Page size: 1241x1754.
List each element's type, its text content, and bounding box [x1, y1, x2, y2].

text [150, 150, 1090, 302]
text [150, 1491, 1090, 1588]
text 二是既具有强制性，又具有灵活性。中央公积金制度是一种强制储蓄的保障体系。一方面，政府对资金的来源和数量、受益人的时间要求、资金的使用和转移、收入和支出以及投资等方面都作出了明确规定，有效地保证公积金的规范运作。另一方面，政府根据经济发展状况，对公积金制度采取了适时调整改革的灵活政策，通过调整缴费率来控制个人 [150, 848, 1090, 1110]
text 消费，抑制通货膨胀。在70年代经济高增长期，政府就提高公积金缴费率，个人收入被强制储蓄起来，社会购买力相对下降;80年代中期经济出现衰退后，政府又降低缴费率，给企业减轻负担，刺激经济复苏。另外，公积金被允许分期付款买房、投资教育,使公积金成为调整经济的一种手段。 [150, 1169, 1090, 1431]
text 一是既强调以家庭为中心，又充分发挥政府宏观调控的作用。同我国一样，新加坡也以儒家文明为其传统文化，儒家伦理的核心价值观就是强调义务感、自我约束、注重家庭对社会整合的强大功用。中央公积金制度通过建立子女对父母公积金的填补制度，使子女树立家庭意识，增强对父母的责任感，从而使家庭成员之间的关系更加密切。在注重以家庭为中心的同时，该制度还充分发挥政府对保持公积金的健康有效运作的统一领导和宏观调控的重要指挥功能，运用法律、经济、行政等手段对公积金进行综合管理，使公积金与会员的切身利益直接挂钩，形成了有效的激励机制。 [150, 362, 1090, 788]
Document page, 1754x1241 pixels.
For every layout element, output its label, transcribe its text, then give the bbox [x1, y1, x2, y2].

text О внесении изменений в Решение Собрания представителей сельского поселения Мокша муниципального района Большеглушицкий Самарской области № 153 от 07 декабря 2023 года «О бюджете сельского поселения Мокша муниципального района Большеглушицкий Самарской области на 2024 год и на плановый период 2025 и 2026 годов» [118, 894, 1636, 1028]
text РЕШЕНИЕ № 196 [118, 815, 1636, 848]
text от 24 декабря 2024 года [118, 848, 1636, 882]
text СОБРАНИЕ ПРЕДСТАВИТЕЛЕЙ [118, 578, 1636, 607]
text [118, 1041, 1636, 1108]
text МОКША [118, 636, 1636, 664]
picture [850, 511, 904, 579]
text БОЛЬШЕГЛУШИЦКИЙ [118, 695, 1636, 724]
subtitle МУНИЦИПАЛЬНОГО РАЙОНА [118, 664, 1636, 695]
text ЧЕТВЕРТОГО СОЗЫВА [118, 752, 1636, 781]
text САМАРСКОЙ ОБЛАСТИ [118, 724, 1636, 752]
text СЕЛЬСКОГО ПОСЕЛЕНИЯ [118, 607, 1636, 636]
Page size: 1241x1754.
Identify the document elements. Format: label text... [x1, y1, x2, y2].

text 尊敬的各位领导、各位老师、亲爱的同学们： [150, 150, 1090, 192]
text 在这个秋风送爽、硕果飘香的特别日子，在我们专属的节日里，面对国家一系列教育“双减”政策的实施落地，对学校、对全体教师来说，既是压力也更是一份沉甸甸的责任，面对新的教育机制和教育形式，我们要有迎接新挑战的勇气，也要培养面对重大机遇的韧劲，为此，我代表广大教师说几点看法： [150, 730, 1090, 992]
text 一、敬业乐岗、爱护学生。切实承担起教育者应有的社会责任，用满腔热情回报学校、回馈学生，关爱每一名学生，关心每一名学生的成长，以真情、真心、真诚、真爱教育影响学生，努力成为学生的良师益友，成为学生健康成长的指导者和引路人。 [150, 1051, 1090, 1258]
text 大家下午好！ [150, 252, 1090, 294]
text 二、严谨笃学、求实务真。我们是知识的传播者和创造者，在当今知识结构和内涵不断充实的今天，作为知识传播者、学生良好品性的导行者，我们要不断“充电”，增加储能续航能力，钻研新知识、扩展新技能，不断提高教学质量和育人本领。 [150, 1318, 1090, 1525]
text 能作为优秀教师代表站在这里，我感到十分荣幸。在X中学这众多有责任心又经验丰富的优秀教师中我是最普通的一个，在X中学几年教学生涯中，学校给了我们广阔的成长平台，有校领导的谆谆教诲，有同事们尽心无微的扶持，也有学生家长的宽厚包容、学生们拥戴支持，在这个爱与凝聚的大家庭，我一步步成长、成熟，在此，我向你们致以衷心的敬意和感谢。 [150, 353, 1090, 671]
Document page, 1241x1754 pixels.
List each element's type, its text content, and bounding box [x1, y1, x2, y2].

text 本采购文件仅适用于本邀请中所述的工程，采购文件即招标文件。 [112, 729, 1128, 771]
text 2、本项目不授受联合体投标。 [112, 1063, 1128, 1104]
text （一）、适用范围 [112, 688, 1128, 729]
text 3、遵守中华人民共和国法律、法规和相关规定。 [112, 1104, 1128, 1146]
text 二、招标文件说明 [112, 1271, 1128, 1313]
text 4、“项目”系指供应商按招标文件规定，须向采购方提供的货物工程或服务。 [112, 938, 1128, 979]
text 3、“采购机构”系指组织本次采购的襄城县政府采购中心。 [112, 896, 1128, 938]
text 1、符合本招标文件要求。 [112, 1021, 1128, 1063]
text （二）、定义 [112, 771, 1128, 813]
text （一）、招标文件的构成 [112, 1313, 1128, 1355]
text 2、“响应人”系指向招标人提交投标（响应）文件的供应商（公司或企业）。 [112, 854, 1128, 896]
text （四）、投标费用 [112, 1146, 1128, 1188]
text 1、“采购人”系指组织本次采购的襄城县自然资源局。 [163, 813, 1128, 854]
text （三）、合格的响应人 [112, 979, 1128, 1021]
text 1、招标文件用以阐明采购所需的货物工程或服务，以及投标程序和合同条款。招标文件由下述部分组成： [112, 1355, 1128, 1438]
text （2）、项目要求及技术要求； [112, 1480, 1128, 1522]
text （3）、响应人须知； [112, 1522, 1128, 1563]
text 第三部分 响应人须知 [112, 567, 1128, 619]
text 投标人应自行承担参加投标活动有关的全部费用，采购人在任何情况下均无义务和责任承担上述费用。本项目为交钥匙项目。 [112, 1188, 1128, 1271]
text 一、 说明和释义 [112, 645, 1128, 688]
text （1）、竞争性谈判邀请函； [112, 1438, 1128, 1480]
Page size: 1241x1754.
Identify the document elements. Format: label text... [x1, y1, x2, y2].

_Work instructions:_ Track down all lines above with the string "декабря" and copy them.

_Exercise output:_
text О внесении изменений в Решение Собрания представителей сельского поселения Мокша муниципального района Большеглушицкий Самарской области № 153 от 07 декабря 2023 года «О бюджете сельского поселения Мокша муниципального района Большеглушицкий Самарской области на 2024 год и на плановый период 2025 и 2026 годов» [118, 894, 1636, 1028]
text от 24 декабря 2024 года [118, 848, 1636, 882]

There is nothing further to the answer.